Other methods of this class are isEmpty (checks whether we have added any elements to the ArrayList), contains (checks if a given element exists in the ArrayList -- using the equals method), set (mutate the element of the list at a specific position), size (returns the number of elements added so far). Notice that, in order to use an ArrayList, we have to add

import java.util.ArrayList;

at the beginning of our class file.

The methods you design here should be added to the Examples class, together with all the necessary tests.



Task 2:

9.3  Converting Recursive Loops into Imperative while Loops

We will look together at the first two examples of orMap in the Examples class.

We first write down the template for the case we already know -- the one where the loop uses the Traversal iterator. As we have done in class, we start by converting the recursive method into a form that uses the accumulator to keep track of the knowledge we already have, and passes that information to the next recursive invocation.

Read carefully the Template Analysis and make sure you understand the meaning of all parts.


   TEMPLATE - ANALYSIS: 
   --------------------
   return-type method-name(Traversal tr){
                            +--------------------+
   // invoke the methodAcc: | acc <-- BASE-VALUE |
                            +--------------------+
      method-name-acc(Traversal tr, BASE-VALUE);
    }
    
    return-type method-name-acc(Traversal tr, return-type acc)
    ... tr.isEmpty() ...                       -- boolean     ::PREDICATE
    if true: 
    ... acc                                    -- return-type ::BASE-VALUE
    if false:
       +---------------+  
    ...| tr.getFirst() | ...                   -- E           ::CURRENT
       +---------------+  
    
    ... update(T, return-type)                 -- return-type ::UPDATE
             +----------------------------+
    i.e.: ...| update(tr.getFirst(), acc) | ...
             +----------------------------+         
        +--------------+  
    ... | tr.getRest() |                       -- Traversal<T> ::ADVANCE
        +--------------+  
    
    ... method-name(tr.getRest(), return-type)  -- return-type  
    i.e.: ... method-name-acc(tr.getRest(), update(tr.getFirst(), acc)) 

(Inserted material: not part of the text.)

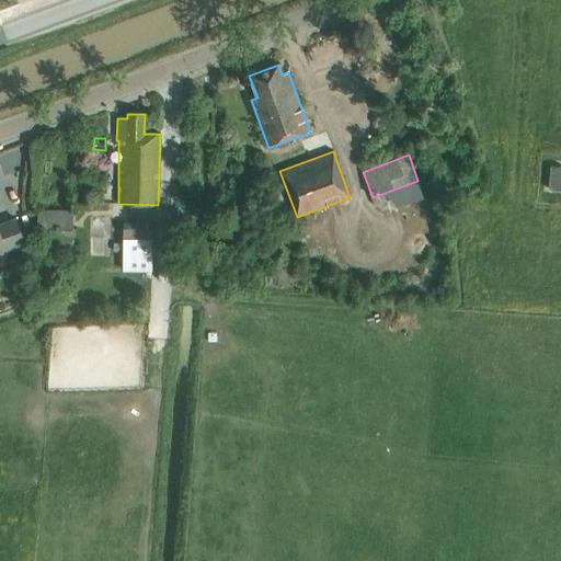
[(560,190),(560,167),(550,167),(548,190),(560,190)]
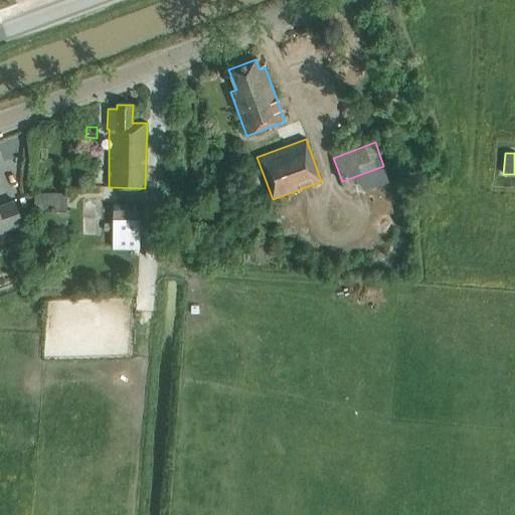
[(66,216),(66,195),(34,194),(33,232),(66,233),(66,216)]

Based on this analysis, we can now design a template for the entire problem -- with the solution divided into three methods as follows:

    COMPLETE METHOD TEMPLATE:
    -------------------------
    <T> return-type method-name(Traversal<T> tr){
                                   +------------+
      method-name-acc(Traversal tr,| BASE-VALUE |);
                                   +------------+
    }
     
    <T> return-type method-name(Traversal<T> tr, return-type acc){
          +--------------+
      if (| tr.isEmpty() |) 
          +--------------+
       return acc;
     else
                              +--------------+ 
       return method-name-acc(| tr.getRest() |,
                              +--------------+
                              +----------------------------+
                              | update(tr.getFirst(), acc) |);
                              +----------------------------+
     }
     
     <T> return-type update(T t, return-type acc){ ... 
     } 


Task 3:

Converting while loops into for loops

If you have the time left, repeat all the parts of Task 3 with the remaining two variants of the orMap -- namely the one that uses the for loop with the Traversal and the one that uses counted for loop.